The Bauer Villa
Libodřice 111, Kolín district
+420 770 112 747
Opening Hours
July and August
Thursday to Sunday 10 a.m. to 5 p.m.
May to June and September to October
Saturday and Sunday 10 a.m. to 5 p.m.
November to March closed
(by appointment)
Lunch break 12:30 p.m. to 1 p.m.
Addmission
full CZK 120 | concession CZK 70
Guided tour
full CZK 160 | concession CZK 100

Built in 1912–1914 after the plans of the architect Josef Gočár (1880–1945), the villa is a unique and stylistically characteristic realization of Cubist architecture that blends innovative morphology with a sense of the local and historical context. It showcases references to Baroque elements alongside sharp angles, broken lines and dramatically profiled surfaces. The local land owner Adolf Bauer commissioned the villa during a period when Gočár’s most distinctive Cubist edifices were being created – The House of the Black Madonna and a spa building in Bohdaneč. After the death of Adolf Bauer in 1929 the family lived there for two more years and then moved to Prague. In 1940 the villa along with the estate was confiscated as Jewish property and came under German administration, and in 1948 it was nationalized.

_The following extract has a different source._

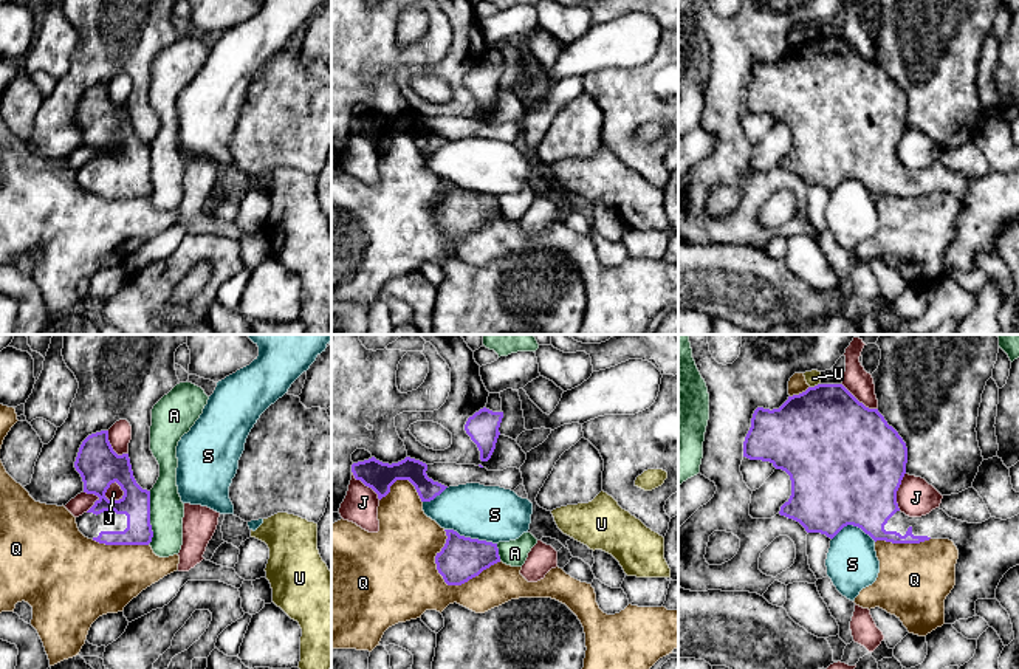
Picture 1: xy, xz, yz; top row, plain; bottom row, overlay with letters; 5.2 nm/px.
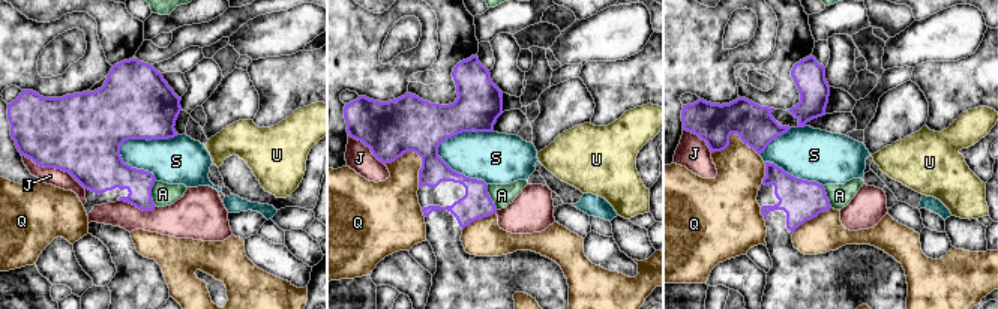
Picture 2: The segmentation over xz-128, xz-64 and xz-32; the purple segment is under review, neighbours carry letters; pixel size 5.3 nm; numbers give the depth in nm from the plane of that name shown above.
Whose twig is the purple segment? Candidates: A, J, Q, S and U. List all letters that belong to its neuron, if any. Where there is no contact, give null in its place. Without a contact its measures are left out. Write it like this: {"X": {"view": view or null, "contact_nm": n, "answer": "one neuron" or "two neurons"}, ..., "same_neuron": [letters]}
{"A": {"view": "xy", "contact_nm": 280, "answer": "two neurons"}, "J": {"view": "xy", "contact_nm": 120, "answer": "two neurons"}, "Q": {"view": "xz", "contact_nm": 360, "answer": "two neurons"}, "S": {"view": "xz", "contact_nm": 280, "answer": "two neurons"}, "U": {"view": "yz", "contact_nm": 60, "answer": "two neurons"}, "same_neuron": []}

Although the villa is recognized from 1958 as a building of significant cultural value and in 1987 was even included on the Central List of Cultural Monuments, it gradually fell into disrepair. In the new millennium, the Czech Cubism Foundation took up the project of rescuing and renovating the building and eventually opened it to the public. In 2025 the villa became a State-owned property under the management of the Museum of Decorative Arts in Prague that houses in its interiors a permanent exhibition of Cubist furniture and decorative arts, namely the works of architects Vlastislav Hofman, Pavel Janák, Josef Gočár and Ladislav Machoň, and artefacts from the production of the Artěl artists’ cooperative.